■ Exercise objective ■
In the listing that follows, how many lines include the word "coordinate"? Only the number is wanted.

■ Available data ■
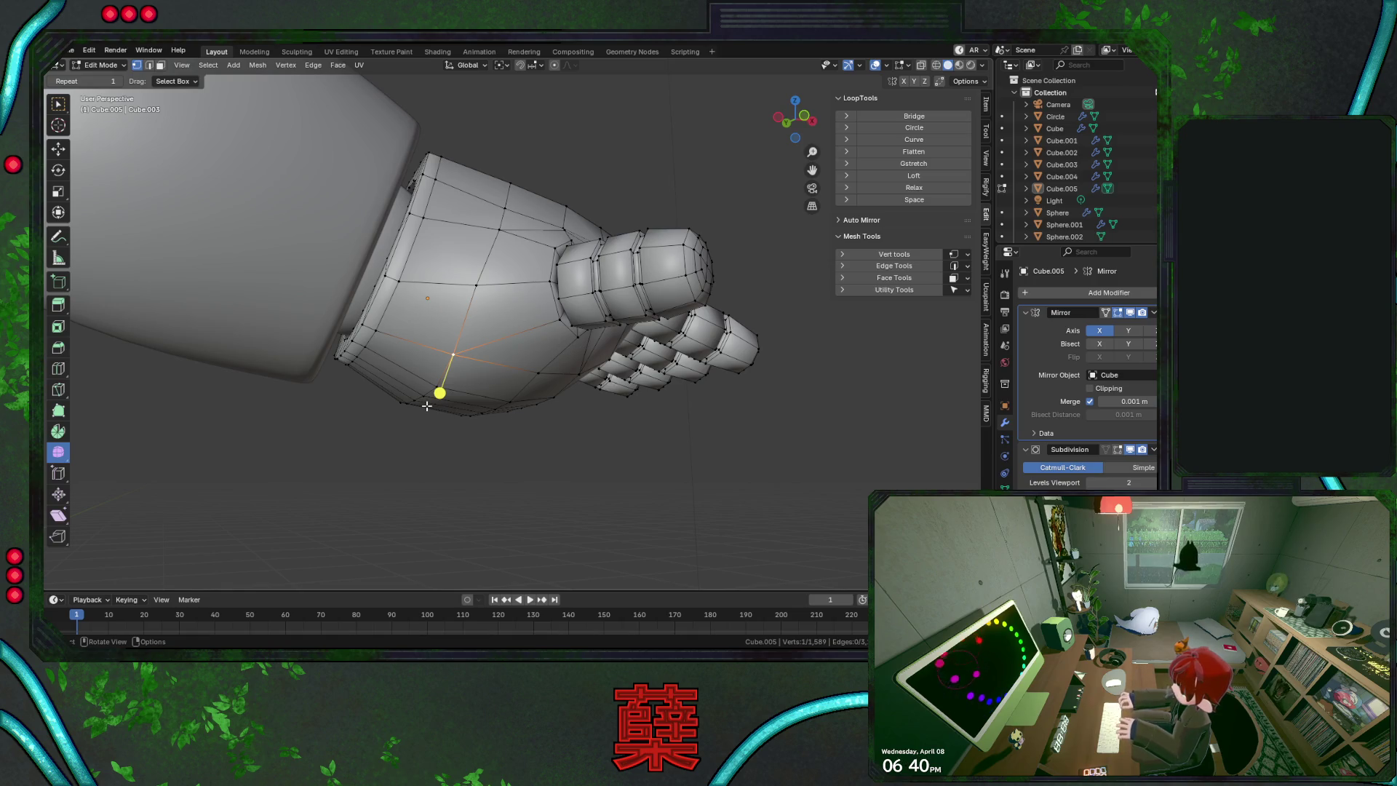
{"action": "middle_click_drag", "start_coordinate": [426, 405], "coordinate": [573, 367]}
{"action": "middle_click_drag", "start_coordinate": [496, 324], "coordinate": [493, 253]}
{"action": "key", "text": "Tab"}
{"action": "key", "text": "Tab"}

■ Response to the task ■
2